Indeed, four of Russia’s nuclear bombers were spotted flying near the Ukrainian border under fighter escort late last week just after news broke that Russia’s flagship missile cruiser, the Moskva, was sunk by a Ukrainian attack using anti-ship Neptune missiles launched from the shore. It was the first time Russia lost its flagship since the Russo-Japanese war in 1904 and is the biggest Russian warship to be sunk in action since World War II. It was a major loss for Russian morale and the government’s public relations campaign in Russia which has somehow, likely through fear, repression, and manipulation, mobilized the country into a nationalistic frenzy – the final piece to the puzzle which will have Russia use nuclear weapons.

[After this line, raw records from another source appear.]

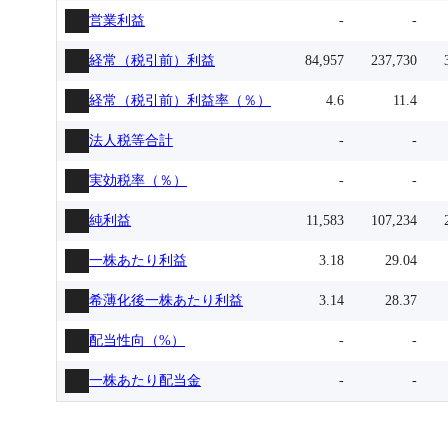
営業利益
-
-
経常（税引前）利益
84,957
237,730
経常（税引前）利益率（％）
4.6
11.4
法人税等合計
-
-
実効税率（％）
-
-
純利益
11,583
107,234
一株あたり利益
3.18
29.04
希薄化後一株あたり利益
3.14
28.37
配当性向（%）
-
-
一株あたり配当金
-
-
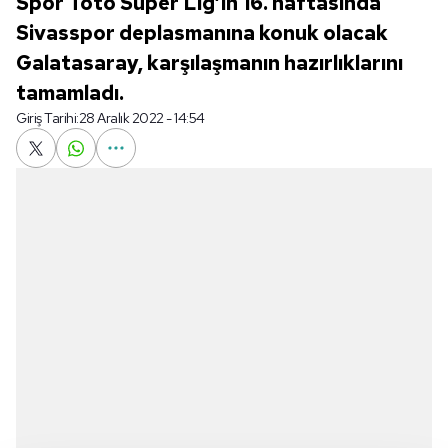
Spor Toto Süper Lig’in 16. haftasında
Sivasspor deplasmanına konuk olacak
Galatasaray, karşılaşmanın hazırlıklarını
tamamladı.
Giriş Tarihi:
28 Aralık 2022 - 14:54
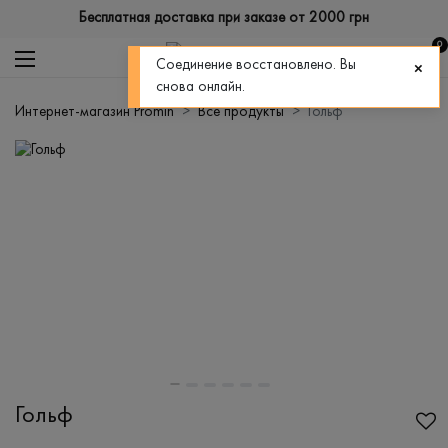
Бесплатная доставка при заказе от 2000 грн
0
Соединение восстановлено. Вы
снова онлайн.
Интернет-магазин Promin
Все продукты
Гольф
Гольф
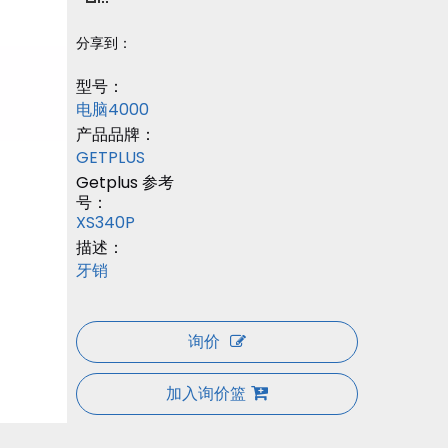
分享到：
型号：
电脑4000
产品品牌：
GETPLUS
Getplus 参考
号：
XS340P
描述：
牙销
询价
加入询价篮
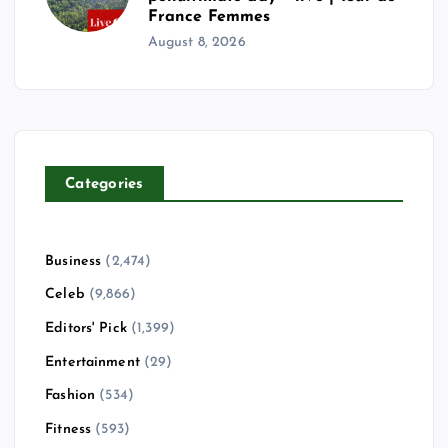
France Femmes
August 8, 2026
Categories
Business
(2,474)
Celeb
(9,866)
Editors' Pick
(1,399)
Entertainment
(29)
Fashion
(534)
Fitness
(593)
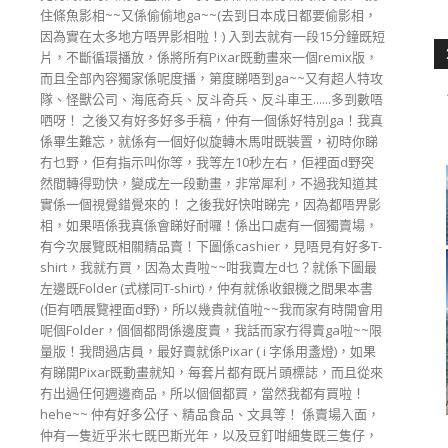
住條魚影相~~又係偷偷地ga~~(去到日本成日都要偷影相，
因為實在太多地方唔畀影相啦！) 入到去就有一段15分鐘既短
片，不斷循環播放，係將所有Pixar既動畫來一個remix版，
而且全部內容獨家係呢度播，第度睇唔到ga~~又有超人特攻
隊、怪獸公司、海底奇兵、反斗奇兵、反斗車王......多到數唔
哂呀！ 之後又有好多好多手稿，仲有一個係好特別ga！我真
係畢生難忘，就係有一個好似旋轉木馬咁既裝置，初時你睇
冇乜野，佢有指示叫你等，我等左10秒左右，佢裡面d野突
然間轉得勁快，變成左一段動畫，非常犀利，不過我知道其
實係一個視覺錯覺來的！ 之後我好快咁睇完，因為都唔畀影
相，如果唔係我真係會睇好耐囉！係出口處有一個獨賣場，
有今次展覽既相關精品賣！下圖係cashier，見唔見有好多T-
shirt，我就冇買，因為太貴啦~~咁我賣左d乜？就係下圖最
左邊既Folder (式樣同T-shirt)，仲有就係收銀機之間果本書
(佢有哂展覽裡面d野)，所以幾貴就值啦~~我而家有時開會用
呢個Folder，個個都問係邊度賣，我話而家冇得賣ga啦~~限
量版！我問過店員，最好賣就係Pixar ( i 字係用盞燈)，如果
有睇開Pixar既動畫就知，每套片都有既片頭標誌，而且從來
冇出過任何週邊商品，所以個個都買，當然我都有買啦！
hehe~~ 仲有好多公仔、精品食品、文具等！ 係賣場入面，
仲有一隻近乎米七既巴斯光年，以及豆釘咁細隻既三隻仔，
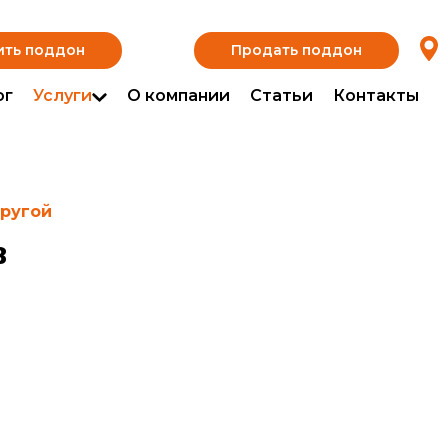
ить поддон
Продать поддон
ог
Услуги
О компании
Статьи
Контакты
другой
в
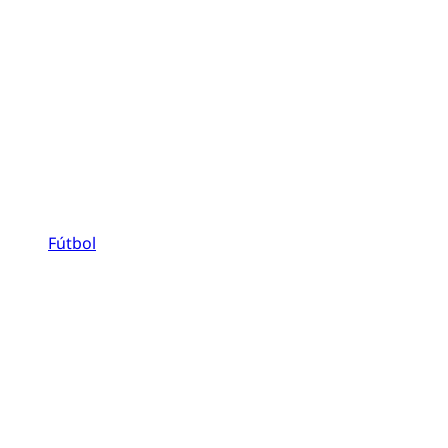
Fútbol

In brief: Russia has a military policy that allows for the use of nuclear weapons in certain circumstances; events have transpired over years and throughout this current military conflict that give Russia reason to implement that policy; the ascension of the Kherson, Zaporizhia, Donetsk, and Luhansk Oblasts into Russia (Crimea has already joined) will allow Russia to claim, however preposterously, that its foreign adversaries are attacking and advancing on the territory of the Russian Federation, thereby endangering the existence of the Russian State; Russia will employ its Soviet-era whataboutism tactic to justify its use of nuclear weapons—at least to itself and the few friends it has left—by diverting attention from its nuclear attack on Ukraine onto the atomic bombings of Japan by the United States, and the US-led NATO bombings in Serbia, and lastly, the Russian population is under a nationalistic, anti-western spell of the Z, which is quite surprising because after eight years of living in Russia I would have described the Russian people as largely apathetic.
Russia is going to face more heavy losses in the coming days and weeks, largely thanks to the flow of heavier and more sophisticated weapons from the US and NATO, which has turned the war in Ukraine to a proxy way between NATO and Russia. As the war continues because Kyiv has the means to keep up the fight and (rightfully) refuses to cede any territory to Russia in order to secure a peace deal, the costs for Russia will continue to mount. Meanwhile, Russia will likely manage to hold a few independence referendums in oblasts across southern Ukraine and grant them admission into the Russian Federation, at which time they will declare victory and an end to the war. Time will tell if they manage to pull that off by May 9, in time for the annual Victory Day parade the Russians were hoping to use to show off their victory “against the Nazis in Ukraine” in 2022 along with their victory over the Nazis in Germany more than 75 years ago.
Remember: when Ukraine launches its ballistic missiles and rolls its tanks and other forces into these new Russian territories in an effort to liberate them from the Russian occupiers, they will be, from Moscow’s perspective, attacking and invading Russia itself, threatening the very existence of the Russian State exactly how the Russian invasion of Ukraine threatens the very existence of Ukraine State. Russia will use nuclear weapons in that case to defend itself.
The world must prepare. It is a good thing Ukrainian President Zelenskyy has already started asking for anti-radiation pills.